O objectivo, explica Cristóvão Norte, do PSD, é “encontrar soluções exequíveis” para o problema, de “indiscutível interesse público”. Uma das questões “nevrálgicas” a resolver é o tempo que a nova legislação dará às autarquias para se adaptarem: “Não pode ser feito de um dia para o outro, é necessário haver condições”.
Mas não só: outra questão é o financiamento do Estado às autarquias para que possam investir em infra-estruturas e meios humanos. “Também será necessário robustecer as competências da Direção-Geral de Alimentação e Veterinária (DGAV)”, sublinha o deputado do PSD, que não arrisca prazos para a aprovação da nova lei: “É necessário ter em conta os vários intervenientes a ouvir, como as associações de municípios, a Ordem dos Médicos Veterinários e as associações de defesa de animais. Se for possível fazê-lo em tão pouco tempo e criar uma lei séria e sustentada, óptimo. Mas não podemos legislar por legislar”.
Para o PCP, esta é uma questão de vontade. “O Governo pode pedir pareceres aos intervenientes”, explica um dos autores do projecto de lei, Miguel Tiago, adiantando que o seu partido está disponível para abdicar de uma das suas reivindicações que não reúne o apoio da maioria: a gratuitidade da vacinação e da esterilização para todos.

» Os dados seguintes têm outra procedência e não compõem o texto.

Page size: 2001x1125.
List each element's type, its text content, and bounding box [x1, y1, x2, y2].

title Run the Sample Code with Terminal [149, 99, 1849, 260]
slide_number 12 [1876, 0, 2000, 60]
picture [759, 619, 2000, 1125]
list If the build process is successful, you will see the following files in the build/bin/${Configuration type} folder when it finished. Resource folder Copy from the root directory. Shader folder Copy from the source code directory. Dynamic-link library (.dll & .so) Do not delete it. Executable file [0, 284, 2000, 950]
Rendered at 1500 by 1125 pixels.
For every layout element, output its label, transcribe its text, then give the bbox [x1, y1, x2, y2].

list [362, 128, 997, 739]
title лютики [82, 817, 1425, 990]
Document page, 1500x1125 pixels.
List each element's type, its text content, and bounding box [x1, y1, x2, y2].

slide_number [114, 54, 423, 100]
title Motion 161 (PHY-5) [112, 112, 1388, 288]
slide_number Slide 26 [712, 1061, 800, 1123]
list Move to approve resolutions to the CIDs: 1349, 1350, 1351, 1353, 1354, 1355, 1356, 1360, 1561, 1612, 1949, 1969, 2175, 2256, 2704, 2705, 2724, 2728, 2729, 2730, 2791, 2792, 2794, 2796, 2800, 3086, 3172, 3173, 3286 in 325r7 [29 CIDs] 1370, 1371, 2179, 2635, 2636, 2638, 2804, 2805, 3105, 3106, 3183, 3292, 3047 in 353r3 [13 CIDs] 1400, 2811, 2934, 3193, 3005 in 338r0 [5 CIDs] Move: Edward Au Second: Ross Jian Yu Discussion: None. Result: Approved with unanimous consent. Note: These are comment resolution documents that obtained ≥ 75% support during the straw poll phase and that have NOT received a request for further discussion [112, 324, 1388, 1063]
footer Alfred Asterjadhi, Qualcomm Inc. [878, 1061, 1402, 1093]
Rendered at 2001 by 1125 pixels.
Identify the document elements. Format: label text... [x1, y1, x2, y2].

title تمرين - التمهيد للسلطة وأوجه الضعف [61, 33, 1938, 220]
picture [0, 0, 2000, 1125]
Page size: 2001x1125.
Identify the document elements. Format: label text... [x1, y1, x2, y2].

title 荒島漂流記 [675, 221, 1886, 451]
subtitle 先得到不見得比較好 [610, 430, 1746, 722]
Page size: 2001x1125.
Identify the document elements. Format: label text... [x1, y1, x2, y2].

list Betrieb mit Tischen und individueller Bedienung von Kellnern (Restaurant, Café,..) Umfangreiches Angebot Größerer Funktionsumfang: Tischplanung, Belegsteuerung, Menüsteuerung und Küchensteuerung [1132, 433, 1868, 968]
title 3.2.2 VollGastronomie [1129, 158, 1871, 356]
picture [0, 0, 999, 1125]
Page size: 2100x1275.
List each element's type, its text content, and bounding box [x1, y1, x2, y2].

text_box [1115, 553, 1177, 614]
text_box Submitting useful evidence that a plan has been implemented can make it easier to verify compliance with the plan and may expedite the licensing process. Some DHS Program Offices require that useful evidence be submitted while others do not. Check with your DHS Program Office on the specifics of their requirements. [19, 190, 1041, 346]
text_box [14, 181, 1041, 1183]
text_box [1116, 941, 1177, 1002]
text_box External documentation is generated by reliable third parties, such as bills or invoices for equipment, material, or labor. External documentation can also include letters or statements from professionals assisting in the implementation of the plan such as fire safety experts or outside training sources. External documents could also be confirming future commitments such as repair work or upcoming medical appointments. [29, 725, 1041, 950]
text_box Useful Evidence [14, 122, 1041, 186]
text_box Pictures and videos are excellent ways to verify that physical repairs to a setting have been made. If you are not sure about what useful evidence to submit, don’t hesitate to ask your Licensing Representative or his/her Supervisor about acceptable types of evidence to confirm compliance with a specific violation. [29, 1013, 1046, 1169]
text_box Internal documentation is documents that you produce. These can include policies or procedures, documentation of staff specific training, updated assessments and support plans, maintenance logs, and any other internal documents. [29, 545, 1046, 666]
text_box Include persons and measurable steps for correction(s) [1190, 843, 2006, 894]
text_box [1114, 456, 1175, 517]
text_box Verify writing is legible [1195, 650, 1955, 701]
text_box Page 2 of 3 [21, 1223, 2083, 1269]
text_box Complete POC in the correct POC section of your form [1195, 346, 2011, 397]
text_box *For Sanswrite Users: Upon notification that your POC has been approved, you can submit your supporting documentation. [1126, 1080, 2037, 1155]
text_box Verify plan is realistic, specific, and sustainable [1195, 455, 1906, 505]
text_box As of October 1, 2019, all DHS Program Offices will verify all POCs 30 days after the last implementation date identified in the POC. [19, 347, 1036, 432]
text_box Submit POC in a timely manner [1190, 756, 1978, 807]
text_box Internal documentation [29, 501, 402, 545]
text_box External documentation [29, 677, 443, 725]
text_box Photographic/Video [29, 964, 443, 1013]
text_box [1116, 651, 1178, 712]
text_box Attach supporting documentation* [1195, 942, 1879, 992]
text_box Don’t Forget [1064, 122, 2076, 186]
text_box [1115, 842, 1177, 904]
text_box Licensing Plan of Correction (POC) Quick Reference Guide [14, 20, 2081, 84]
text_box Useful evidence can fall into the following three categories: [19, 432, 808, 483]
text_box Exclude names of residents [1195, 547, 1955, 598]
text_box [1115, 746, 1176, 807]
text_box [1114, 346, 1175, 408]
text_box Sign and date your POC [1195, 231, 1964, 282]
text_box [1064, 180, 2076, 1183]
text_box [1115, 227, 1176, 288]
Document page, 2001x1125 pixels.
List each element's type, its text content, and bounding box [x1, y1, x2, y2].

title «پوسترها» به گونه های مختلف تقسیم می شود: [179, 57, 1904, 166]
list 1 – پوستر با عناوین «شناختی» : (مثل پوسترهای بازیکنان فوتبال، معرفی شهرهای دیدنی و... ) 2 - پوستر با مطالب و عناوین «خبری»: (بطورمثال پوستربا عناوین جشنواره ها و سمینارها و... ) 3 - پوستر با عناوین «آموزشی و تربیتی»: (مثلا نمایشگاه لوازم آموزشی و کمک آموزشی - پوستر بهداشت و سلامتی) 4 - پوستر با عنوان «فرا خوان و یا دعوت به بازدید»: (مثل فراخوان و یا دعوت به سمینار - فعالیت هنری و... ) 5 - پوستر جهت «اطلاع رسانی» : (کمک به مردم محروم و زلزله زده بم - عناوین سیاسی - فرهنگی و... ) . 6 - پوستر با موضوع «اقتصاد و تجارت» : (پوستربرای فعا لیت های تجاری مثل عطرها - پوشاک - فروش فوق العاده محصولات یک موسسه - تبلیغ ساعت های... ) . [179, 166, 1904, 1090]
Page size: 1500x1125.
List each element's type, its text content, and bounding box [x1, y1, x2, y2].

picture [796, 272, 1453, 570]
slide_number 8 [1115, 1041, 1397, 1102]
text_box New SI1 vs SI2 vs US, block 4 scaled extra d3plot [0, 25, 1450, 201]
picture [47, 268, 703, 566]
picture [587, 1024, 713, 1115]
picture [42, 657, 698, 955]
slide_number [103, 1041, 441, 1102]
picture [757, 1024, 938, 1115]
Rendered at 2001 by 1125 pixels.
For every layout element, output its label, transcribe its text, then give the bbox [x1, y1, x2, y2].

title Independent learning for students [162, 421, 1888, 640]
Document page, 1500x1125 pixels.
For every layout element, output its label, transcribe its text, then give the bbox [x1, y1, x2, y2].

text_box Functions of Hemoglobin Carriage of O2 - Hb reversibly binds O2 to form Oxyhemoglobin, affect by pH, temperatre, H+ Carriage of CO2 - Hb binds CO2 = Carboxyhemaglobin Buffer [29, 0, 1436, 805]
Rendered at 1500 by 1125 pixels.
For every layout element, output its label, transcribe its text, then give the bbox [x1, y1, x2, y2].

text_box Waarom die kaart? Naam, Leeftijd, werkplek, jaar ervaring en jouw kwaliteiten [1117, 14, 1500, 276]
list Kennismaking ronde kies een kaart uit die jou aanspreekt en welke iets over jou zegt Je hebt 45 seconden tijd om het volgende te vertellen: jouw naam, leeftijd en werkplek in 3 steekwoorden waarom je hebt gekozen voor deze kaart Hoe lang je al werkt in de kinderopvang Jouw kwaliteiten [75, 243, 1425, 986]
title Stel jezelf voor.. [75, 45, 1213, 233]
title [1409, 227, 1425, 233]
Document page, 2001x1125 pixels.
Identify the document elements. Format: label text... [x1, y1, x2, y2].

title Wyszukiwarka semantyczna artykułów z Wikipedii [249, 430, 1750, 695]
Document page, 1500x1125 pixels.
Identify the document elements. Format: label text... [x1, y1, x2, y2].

No que se refere ao tempo dado aos municípios, o PCP também tem uma proposta: “A proibição do abate pode acontecer município a município, à medida que modernizem os seus canis”.
Proibir a morte induzida é ‘medida solta’
Num ponto, ninguém tem dúvidas: a morte não funciona como política de controlo das populações de animais. Mas esta questão, avisa a bastonária dos Veterinários, Laurentina Pedroso, tem de ir “além das guerras partidárias”, pois “a simples proibição do abate é uma medida solta”. “Há questões de fundo a resolver antes, como a existência de infra-estruturas para albergar os animais e a dotação financeira às autarquias para que executem a lei. São necessários mais recursos humanos, condições físicas e políticas que promovam a adopção, e meios técnicos para vacinar e esterilizar os animais”, sublinha a bastonária.
‘Metade dos canis estão ilegais’
São 124 os municípios que possuem centros de recolha autorizados pela Direcção-Geral da Alimentação e Veterinária, avança fonte oficial deste organismo. Mas “como podemos proibir as câmaras de abater os animais, se 50% dos canis não estão sequer licenciados?” – questiona a bastonária da Ordem dos Médicos Veterinários, Laurentina Pedroso.
“Ninguém pode estar contra uma medida que proíba o abate de animais errantes, mas é necessário que a lei tenha consequência”, salienta a responsável. E dá como exemplo o caso da Madeira, onde a Assembleia Legislativa Regional proibiu, na semana passada, a morte de animais de companhia: “Nem sequer têm um veterinário municipal. Como poderão fazer esterilizações e vacinações?”
*Esta notícia foi escrita, originalmente, em português europeu e foi mantida em seus padrões linguísticos e ortográficos, em respeito a nossos leitores.